- Objectif visé -
D'après le texte ci-dessous sur les premiers mois d'un bébé, à quel âge un bébé reçoit-il son premier vaccin ?

Notre bébé est une petite plutôt satisfaite. Vraiment. Sauf le soir. À partir de 18h00 environ, elle devenait soudainement grincheuse, souffrait souvent de maux de ventre, et nous avions plus de mal à l’apaiser que d’habitude. Par ailleurs, l’allaitement en continu était de rigueur. Bien que ma fille soit le deuxième enfant que j’allaite, je ne savais tout d’abord pas si cela était «normal». Mais c’est bien normal. Il existe même un terme pour cela: le Clusterfeeding. Le soir, l’allaitement en continu aide à adapter la quantité de lait aux besoins de l’enfant. Par ailleurs, cela permet au bébé d’être en contact direct avec sa maman. Cela l’aide à assimiler et traiter les nouvelles impressions et stimulations de la journée. Cette attitude est donc parfaitement normale et saine. Le fait d’en avoir la certitude permet dans tous les cas de surmonter plus facilement ces soirées très éprouvantes. La seule chose à faire pendant ce temps était de me poser aussi confortablement que possible. Quelques jours plus tard, le phénomène a cessé et les soirées sont redevenues plus tranquilles.

Le premier vaccin

Un bébé reçoit son premier vaccin à l’âge de deux mois. Selon le plan de vaccination en vigueur, les enfants se voient administrer un vaccin multiple contre le tétanos, la diphtérie, la coqueluche, le Hib, la poliomyélite et l’hépatite B. Le pédiatre est au courant des recommandations en termes de vaccins, et saura vous conseiller en cas de besoin. Les vaccinations sont importantes et constituent le meilleur moyen d’éviter les maladies infectieuses ou d’éventuelles complications. L’administration du vaccin est un mauvais moment pour quasiment tous les bébés. Bien entendu, maman souffre beaucoup de voir son bébé crier ou pleurer à cause de la douleur. Mais nous avons décidé qu’il s’agissait d’un mal nécessaire permettant de protéger nos enfants (ainsi que les personnes qu’elles côtoient) contre ces maladies dangereuses. Retrouvez par exemple de plus amples informations sur https://www.infovac.ch/

Le développement de bébé: le premier sourire voulu

Ces dernières semaines, notre petite benjamine a fait d’énormes progrès. La musculature de sa nuque se renforce de plus en plus, et elle parvient de mieux en mieux à tenir et lever la tête. Elle peut saisir des objets, et j’ai l’impression que ses gestes sont chaque jour plus précis. Par ailleurs, elle nous a déjà adressé son premier vrai sourire. Lorsque nous lui parlons, elle nous répond par d’adorables petits gazouillis. Nous ne nous en lassons pas.

- Informations fournies -

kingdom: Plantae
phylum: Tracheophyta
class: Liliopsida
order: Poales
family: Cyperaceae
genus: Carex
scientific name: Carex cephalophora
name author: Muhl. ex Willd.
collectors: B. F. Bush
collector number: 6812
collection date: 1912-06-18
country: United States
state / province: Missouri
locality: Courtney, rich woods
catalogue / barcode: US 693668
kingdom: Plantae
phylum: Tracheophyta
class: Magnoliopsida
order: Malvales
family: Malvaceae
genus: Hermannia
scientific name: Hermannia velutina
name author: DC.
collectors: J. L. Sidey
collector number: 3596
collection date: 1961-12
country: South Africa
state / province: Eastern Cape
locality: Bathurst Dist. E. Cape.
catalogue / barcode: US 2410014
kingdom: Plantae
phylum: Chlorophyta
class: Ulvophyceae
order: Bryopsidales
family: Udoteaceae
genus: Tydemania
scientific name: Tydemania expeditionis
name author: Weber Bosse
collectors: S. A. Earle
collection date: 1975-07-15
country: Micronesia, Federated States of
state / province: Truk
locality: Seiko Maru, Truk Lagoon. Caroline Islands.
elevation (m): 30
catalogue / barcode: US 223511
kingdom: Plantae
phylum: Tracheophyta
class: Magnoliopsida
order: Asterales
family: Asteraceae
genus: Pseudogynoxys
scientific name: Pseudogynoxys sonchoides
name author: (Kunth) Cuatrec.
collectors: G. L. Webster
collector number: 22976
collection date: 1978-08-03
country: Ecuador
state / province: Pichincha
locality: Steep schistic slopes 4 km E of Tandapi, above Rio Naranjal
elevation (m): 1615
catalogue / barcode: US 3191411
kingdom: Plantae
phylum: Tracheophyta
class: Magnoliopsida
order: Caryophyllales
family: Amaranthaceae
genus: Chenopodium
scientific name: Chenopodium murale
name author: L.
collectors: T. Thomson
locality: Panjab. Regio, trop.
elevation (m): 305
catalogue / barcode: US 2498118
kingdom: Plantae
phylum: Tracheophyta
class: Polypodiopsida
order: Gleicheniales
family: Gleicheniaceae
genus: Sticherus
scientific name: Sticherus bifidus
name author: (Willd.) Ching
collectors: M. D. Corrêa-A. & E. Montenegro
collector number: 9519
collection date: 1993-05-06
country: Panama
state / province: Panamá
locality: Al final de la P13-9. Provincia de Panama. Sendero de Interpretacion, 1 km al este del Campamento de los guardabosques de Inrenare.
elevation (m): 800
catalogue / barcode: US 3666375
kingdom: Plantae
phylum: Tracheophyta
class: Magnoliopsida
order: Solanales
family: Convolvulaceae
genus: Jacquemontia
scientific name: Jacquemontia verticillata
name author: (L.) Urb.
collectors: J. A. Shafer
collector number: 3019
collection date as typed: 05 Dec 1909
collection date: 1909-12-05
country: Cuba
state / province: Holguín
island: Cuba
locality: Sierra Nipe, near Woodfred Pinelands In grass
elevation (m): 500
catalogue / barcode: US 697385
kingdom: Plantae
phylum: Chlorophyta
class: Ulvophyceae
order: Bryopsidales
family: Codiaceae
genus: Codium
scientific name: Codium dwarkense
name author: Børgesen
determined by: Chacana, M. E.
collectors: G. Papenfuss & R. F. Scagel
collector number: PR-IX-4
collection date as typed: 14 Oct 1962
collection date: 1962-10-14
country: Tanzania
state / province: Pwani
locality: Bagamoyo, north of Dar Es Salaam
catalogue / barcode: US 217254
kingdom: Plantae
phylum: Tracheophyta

- Réponse -
Un bébé reçoit son premier vaccin à l'âge de deux mois.